● What to work on: Find every line in the entries that holds the string "nose" and report it.

● Materials provided:

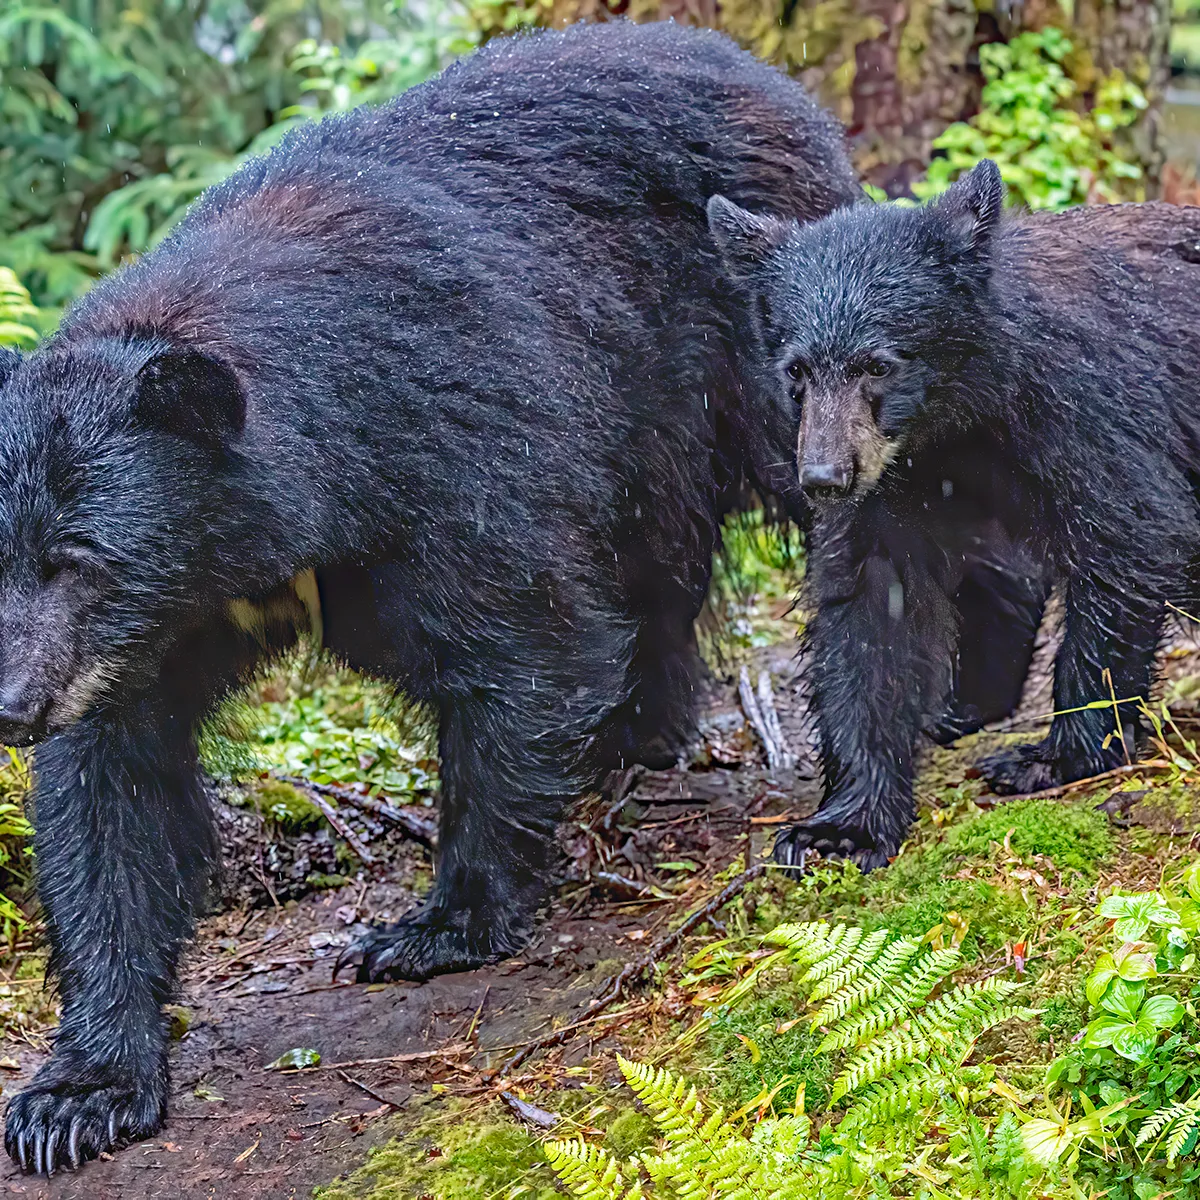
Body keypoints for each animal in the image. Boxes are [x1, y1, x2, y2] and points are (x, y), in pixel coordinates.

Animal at [0, 19, 869, 1174]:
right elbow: (112, 795)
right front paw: (78, 1092)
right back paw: (638, 731)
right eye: (0, 556)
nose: (11, 706)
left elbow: (526, 643)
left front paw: (435, 926)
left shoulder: (443, 446)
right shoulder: (143, 643)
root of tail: (769, 78)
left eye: (81, 555)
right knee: (660, 566)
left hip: (751, 348)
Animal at [707, 160, 1200, 871]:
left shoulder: (1085, 410)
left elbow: (1130, 534)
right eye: (796, 369)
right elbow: (872, 609)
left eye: (876, 364)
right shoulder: (892, 484)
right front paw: (841, 825)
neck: (961, 416)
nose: (823, 478)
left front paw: (1051, 757)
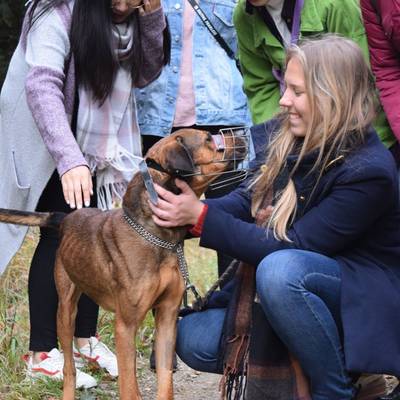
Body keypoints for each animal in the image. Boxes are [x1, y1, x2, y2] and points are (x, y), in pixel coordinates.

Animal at [0, 128, 247, 400]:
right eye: (207, 139)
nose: (241, 135)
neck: (158, 236)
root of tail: (66, 219)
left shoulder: (167, 317)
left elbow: (165, 382)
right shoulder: (125, 326)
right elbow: (128, 386)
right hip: (65, 308)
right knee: (69, 368)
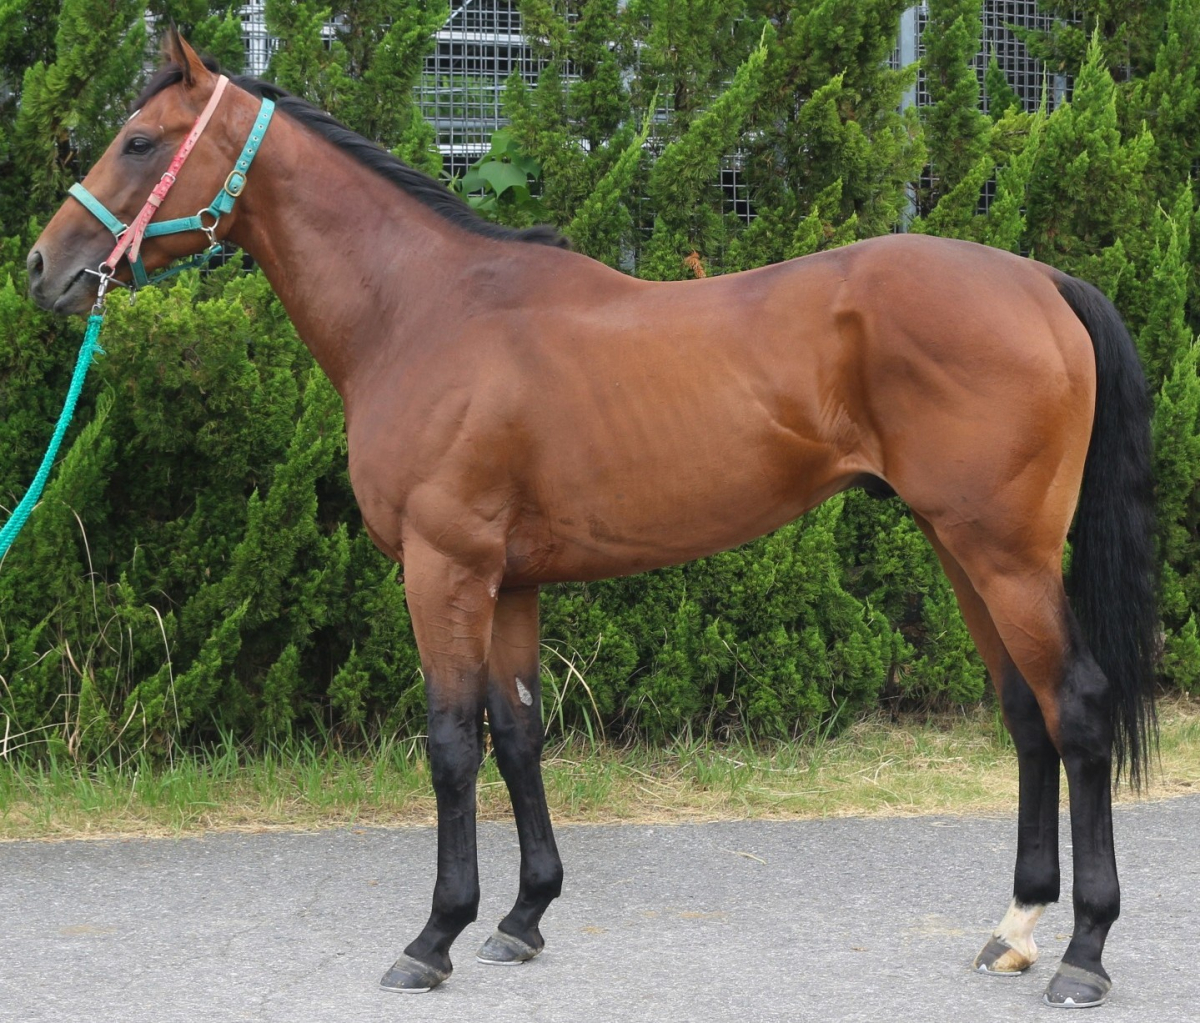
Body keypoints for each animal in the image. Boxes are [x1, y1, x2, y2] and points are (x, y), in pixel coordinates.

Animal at [26, 32, 1156, 1009]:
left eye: (141, 141)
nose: (43, 267)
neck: (424, 311)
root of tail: (1040, 279)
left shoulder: (443, 569)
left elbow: (451, 741)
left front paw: (433, 937)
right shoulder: (511, 581)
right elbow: (521, 733)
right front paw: (522, 918)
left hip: (1003, 554)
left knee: (1079, 707)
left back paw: (1084, 953)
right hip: (963, 549)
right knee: (1026, 714)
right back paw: (1015, 930)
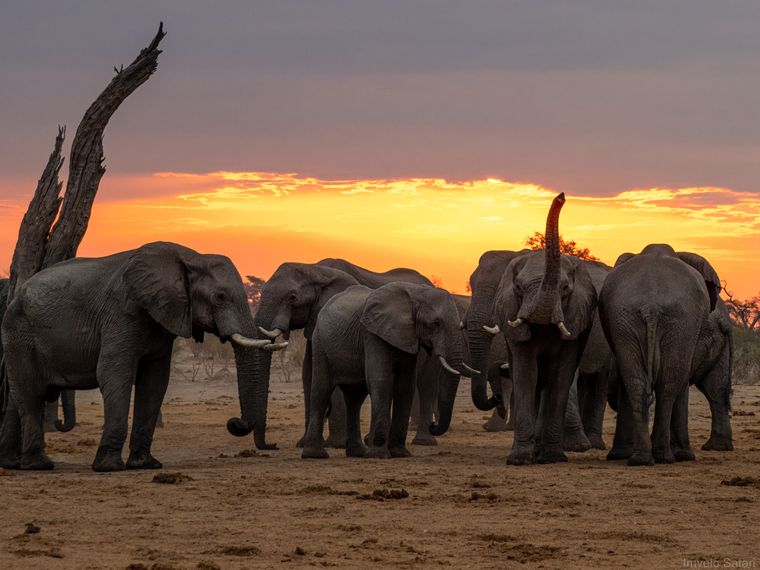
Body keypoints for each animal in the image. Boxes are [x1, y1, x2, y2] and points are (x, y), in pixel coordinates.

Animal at [0, 241, 285, 471]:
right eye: (220, 296)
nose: (234, 423)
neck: (190, 257)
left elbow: (155, 381)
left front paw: (145, 465)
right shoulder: (121, 312)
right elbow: (115, 373)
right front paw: (109, 468)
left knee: (18, 397)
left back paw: (14, 464)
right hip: (18, 333)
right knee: (30, 393)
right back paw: (39, 465)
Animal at [228, 258, 455, 449]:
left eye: (292, 297)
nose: (273, 445)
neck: (316, 270)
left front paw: (334, 444)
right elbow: (309, 373)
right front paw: (304, 444)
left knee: (426, 385)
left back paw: (423, 442)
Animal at [301, 282, 469, 459]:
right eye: (435, 324)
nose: (433, 425)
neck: (415, 293)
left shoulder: (407, 337)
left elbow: (405, 385)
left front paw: (400, 453)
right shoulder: (373, 334)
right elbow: (381, 380)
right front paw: (379, 455)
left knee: (355, 398)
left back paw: (358, 453)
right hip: (320, 343)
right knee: (321, 391)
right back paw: (316, 455)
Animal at [491, 193, 598, 465]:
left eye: (565, 289)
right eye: (518, 288)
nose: (561, 196)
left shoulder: (575, 320)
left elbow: (561, 375)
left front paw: (553, 457)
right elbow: (526, 372)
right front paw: (519, 460)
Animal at [599, 244, 726, 465]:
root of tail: (651, 306)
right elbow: (682, 379)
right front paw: (684, 456)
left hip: (626, 320)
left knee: (635, 382)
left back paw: (638, 458)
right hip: (680, 322)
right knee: (670, 383)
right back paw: (665, 457)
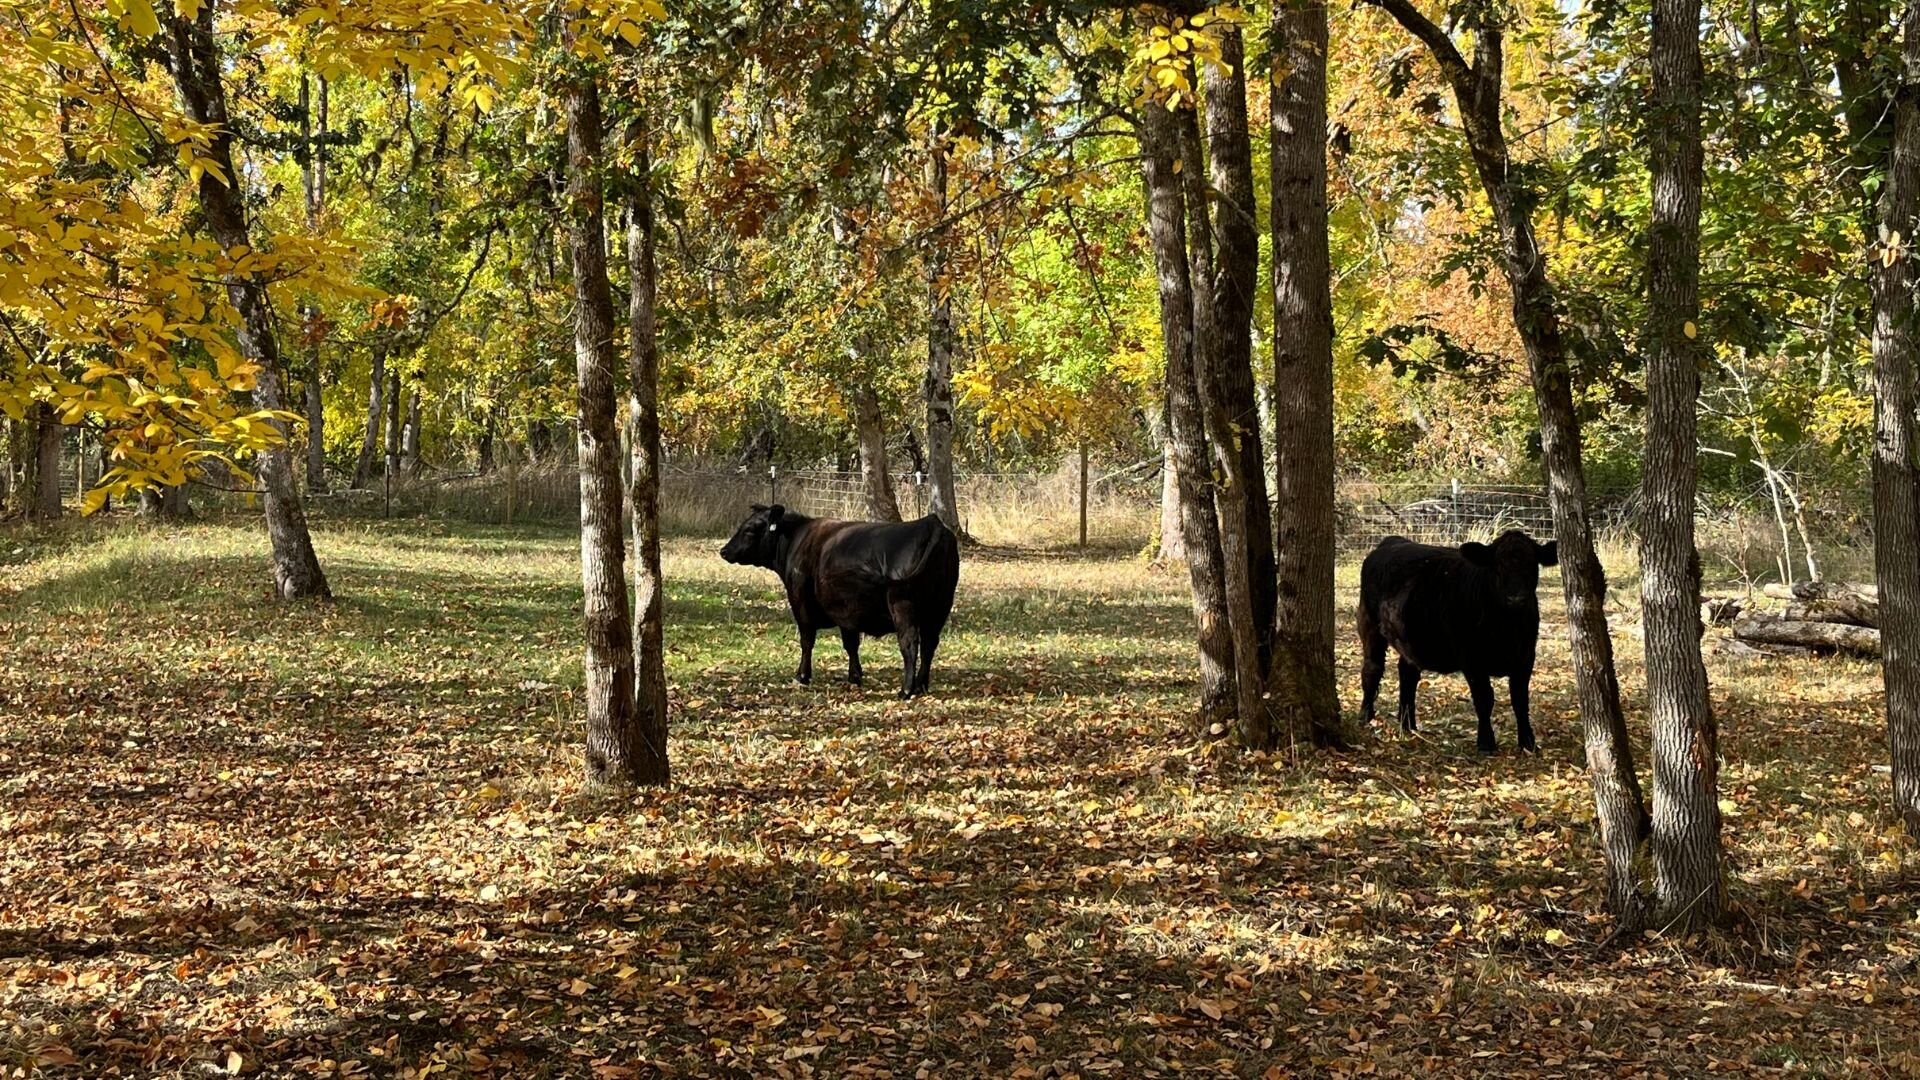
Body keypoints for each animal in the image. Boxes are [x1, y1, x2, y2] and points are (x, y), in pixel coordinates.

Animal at [720, 505, 960, 698]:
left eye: (749, 529)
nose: (724, 551)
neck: (796, 541)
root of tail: (932, 523)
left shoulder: (800, 603)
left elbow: (807, 641)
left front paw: (802, 676)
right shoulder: (846, 612)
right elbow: (850, 644)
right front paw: (854, 676)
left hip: (903, 606)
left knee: (909, 643)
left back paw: (907, 689)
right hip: (939, 607)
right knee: (929, 644)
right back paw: (921, 685)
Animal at [1357, 530, 1559, 755]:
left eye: (1532, 564)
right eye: (1497, 565)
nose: (1516, 599)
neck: (1507, 629)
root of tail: (1393, 541)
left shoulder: (1525, 657)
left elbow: (1520, 700)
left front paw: (1528, 743)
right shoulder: (1471, 658)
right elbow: (1484, 698)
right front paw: (1486, 742)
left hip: (1410, 639)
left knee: (1407, 673)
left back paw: (1408, 724)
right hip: (1369, 624)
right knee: (1372, 669)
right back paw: (1366, 716)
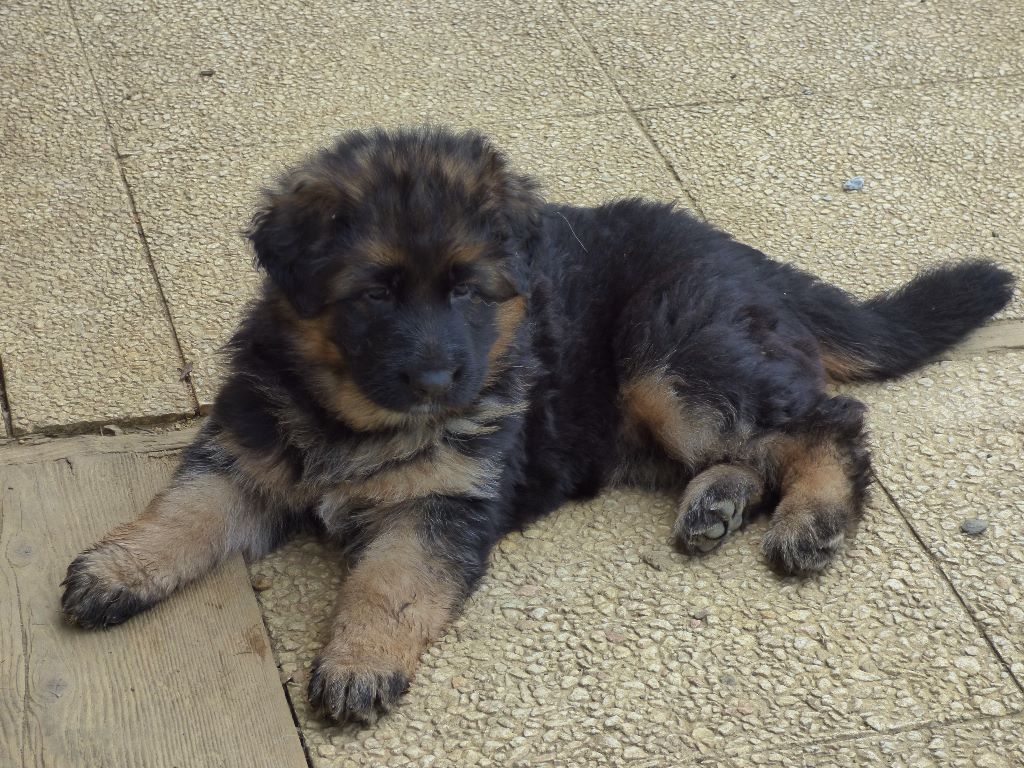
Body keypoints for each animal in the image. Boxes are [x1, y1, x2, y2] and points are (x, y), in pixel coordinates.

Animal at [64, 124, 1015, 720]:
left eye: (466, 292)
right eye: (374, 294)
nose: (437, 376)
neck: (357, 417)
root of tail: (746, 258)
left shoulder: (442, 506)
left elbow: (390, 582)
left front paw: (359, 662)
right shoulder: (245, 449)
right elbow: (185, 511)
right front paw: (118, 569)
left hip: (671, 360)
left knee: (830, 421)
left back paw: (811, 520)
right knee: (755, 447)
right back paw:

● Written solution:
nose: (11, 706)
nose: (823, 478)
nose: (241, 135)
nose: (43, 267)
nose: (234, 423)
nose: (273, 445)
nose: (433, 425)
nose: (561, 196)
nose: (724, 551)
nose: (1516, 599)
nose: (437, 376)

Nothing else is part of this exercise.